IIF(Income Like "*{", "Format Incorrect")
but can you have more then 2 arguments in IIF statement, if i read correctly then it says IIF function can have 3 arguments expr, truepart, falsepart

so then how do i do it so its 2 false parts, for example if its null or if it ends in { then i want to say "Format incorrect"??? any ideas??

thank you once again for your assistance
Summer

 

[gemma-the-husky]

if the format may not be correct then you may need to do somethingl ike this

split the first part and the second part. test that they are both numeric. if they are, then carry on, if not, then do something else

I have no idea what form cobol numbers can take. I just assumed if they were coming from a coobl system they would be well formed.


thinking about it then - does a * at the end have meaning, or is it an error? Are there any other valid codes?

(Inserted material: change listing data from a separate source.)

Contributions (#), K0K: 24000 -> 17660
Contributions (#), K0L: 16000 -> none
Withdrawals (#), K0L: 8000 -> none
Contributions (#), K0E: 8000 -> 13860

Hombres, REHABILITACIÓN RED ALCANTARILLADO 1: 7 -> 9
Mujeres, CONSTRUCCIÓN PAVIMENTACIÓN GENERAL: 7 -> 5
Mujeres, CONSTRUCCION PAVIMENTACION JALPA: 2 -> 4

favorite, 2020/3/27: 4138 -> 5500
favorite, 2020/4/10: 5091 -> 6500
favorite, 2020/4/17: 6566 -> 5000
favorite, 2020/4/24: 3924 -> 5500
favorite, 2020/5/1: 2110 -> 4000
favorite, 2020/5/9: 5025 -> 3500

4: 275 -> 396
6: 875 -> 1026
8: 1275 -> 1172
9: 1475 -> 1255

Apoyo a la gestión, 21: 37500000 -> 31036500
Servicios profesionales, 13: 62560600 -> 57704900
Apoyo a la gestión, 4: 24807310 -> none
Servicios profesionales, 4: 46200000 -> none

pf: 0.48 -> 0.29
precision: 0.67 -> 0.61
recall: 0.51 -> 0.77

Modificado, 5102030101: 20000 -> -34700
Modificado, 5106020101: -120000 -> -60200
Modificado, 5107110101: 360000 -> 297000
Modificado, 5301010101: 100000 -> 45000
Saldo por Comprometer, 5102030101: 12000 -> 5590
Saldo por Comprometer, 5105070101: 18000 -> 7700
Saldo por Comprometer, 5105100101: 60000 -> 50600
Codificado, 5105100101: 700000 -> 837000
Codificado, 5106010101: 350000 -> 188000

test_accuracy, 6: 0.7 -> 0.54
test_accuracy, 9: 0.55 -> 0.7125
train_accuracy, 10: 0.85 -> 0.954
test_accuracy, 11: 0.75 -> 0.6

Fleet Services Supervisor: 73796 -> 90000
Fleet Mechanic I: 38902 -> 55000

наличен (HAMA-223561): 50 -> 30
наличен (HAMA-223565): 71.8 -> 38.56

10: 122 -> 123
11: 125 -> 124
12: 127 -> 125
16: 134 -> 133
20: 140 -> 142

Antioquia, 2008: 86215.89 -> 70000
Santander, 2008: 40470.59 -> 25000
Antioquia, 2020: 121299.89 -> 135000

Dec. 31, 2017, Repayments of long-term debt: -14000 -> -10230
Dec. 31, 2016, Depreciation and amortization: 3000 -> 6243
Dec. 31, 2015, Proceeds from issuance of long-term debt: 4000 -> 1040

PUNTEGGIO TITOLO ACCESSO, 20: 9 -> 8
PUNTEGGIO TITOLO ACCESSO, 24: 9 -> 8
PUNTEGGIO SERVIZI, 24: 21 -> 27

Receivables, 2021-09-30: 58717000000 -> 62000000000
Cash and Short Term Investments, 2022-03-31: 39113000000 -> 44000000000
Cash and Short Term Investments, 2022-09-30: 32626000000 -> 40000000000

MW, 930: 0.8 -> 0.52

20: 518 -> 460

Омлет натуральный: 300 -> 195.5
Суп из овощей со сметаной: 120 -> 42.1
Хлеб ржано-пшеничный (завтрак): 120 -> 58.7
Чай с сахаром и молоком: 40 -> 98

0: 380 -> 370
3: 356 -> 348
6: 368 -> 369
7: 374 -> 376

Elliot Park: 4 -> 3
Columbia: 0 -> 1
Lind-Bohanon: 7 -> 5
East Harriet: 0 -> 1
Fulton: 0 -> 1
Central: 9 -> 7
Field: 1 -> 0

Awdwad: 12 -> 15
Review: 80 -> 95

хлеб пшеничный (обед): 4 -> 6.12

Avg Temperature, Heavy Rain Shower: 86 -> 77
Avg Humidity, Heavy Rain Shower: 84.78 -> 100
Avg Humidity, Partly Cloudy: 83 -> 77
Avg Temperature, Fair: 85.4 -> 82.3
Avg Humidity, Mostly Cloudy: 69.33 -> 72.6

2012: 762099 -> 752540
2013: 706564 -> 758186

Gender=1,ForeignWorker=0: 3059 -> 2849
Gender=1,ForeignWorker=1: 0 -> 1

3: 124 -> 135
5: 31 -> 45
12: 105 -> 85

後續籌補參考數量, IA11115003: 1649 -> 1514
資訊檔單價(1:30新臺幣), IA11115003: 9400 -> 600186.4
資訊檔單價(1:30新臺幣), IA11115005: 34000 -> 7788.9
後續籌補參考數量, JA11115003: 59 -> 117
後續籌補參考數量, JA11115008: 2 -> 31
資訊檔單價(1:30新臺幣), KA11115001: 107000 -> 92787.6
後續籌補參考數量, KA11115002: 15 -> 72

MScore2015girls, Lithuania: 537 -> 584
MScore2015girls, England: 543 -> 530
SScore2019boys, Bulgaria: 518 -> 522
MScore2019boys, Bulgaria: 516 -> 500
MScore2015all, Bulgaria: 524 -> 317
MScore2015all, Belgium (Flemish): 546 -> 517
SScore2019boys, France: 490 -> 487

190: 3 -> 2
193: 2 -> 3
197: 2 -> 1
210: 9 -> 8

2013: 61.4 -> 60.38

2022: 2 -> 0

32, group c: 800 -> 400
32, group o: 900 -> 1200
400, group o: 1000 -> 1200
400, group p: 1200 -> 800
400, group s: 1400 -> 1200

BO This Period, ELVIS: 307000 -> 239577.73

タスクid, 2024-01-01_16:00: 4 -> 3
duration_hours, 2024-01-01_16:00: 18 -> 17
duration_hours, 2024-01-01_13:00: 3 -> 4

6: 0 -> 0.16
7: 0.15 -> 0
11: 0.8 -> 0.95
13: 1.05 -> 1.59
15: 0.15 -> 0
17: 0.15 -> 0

What indicates a minus? etc, etc

 

[Summer123]

so do u know how one can write an or if else statement? reason i ask is dont want to get too much in COBOL but there are positive values and negative value for signed numeric value and then for numeric values (no signs) there are no characters at the end.

Signed numeric values - the sign is sent as part of the right most digit in the value
{ +0
a-i represent 1-9
j-r represent -1 thru -9
} represents -0

so for example 319E would be 31.95, and 31.9N would be -31.95

But not to get carried away in signed value...

My field is numeric, but sometimes when i import the file, this field may contain signed values and at that point i need to error them out. so if the value is null, or if it contains any of the following at the end of the string ({,a, b, c, d, e, f, g, h,i, j,k, l, m, n, o, p, q, r, } ) then to error stating wrong format.
this is why i was using Like "*{" - basically stating anything ending in { ...but for some reason its not working.. not sure if it doesnt like my Like statement??? and also how do i say the following in IIF statement

If income is not null then CDbl(Left([Income],9) & '.' & Right([Income],6))
else if income is null then "Format incorrect"
else if income like "*{" then Format incorrect"
else if income like "*a" then Format incorrect"
else if income like "*b" then Format incorrect"
.
.
.
and so on... basically i dont know how to right the if else if in Query ..please help

 

[Summer123]

I've tried this but it still doesnt work... any help would be appreciated

SELECT Income,
IIf(Income Is Not Null,('$' & CDbl(Left([Income],9) & '.' & Right([Income],6))),
(IIF(Income Is Null, "Format Incorrect", (IIF(Income Like "*{", "Format Incorrect", "1"))))
)AS Income_Actual_Dollar_amt
From TableIncome;

 

[Summer123]

I've tried this as well... but still doesnt recognize the Like *{ statement

SELECT Income,
IIf(Income Is Not Null,('$' & CDbl(Left([Income],9) & '.' & Right([Income],6))),
(IIF(Income Like "*{", "Format Incorrect", "1"))
)AS Income_Actual_Dollar_amt
From TableIncome;

 

[Beetle]

Try this (as an expression in a query);

IIf([Income] Is Null Or (Right([Income],1) In ('{','a','b','c','d','e','f','g','h','i','j','k','l','m','n','o','p','q','r','{')),"Format Incorrect","$" & CDbl(Left([Income],9) & "." & Right([Income],6)))

 

[Summer123]

OMG!!! Thank you!!!! That worked like a charm.... and really this was a pain for the past 3 days so THANK YOU THANK YOU THANK YOU!!!!

 

[Summer123]

i just learned something new today and THANK YOU Sean... so what u did was put the is null and the charcters as the criteria... instead of the other way around... makes me feel like an idiot but THANK YOU Sean!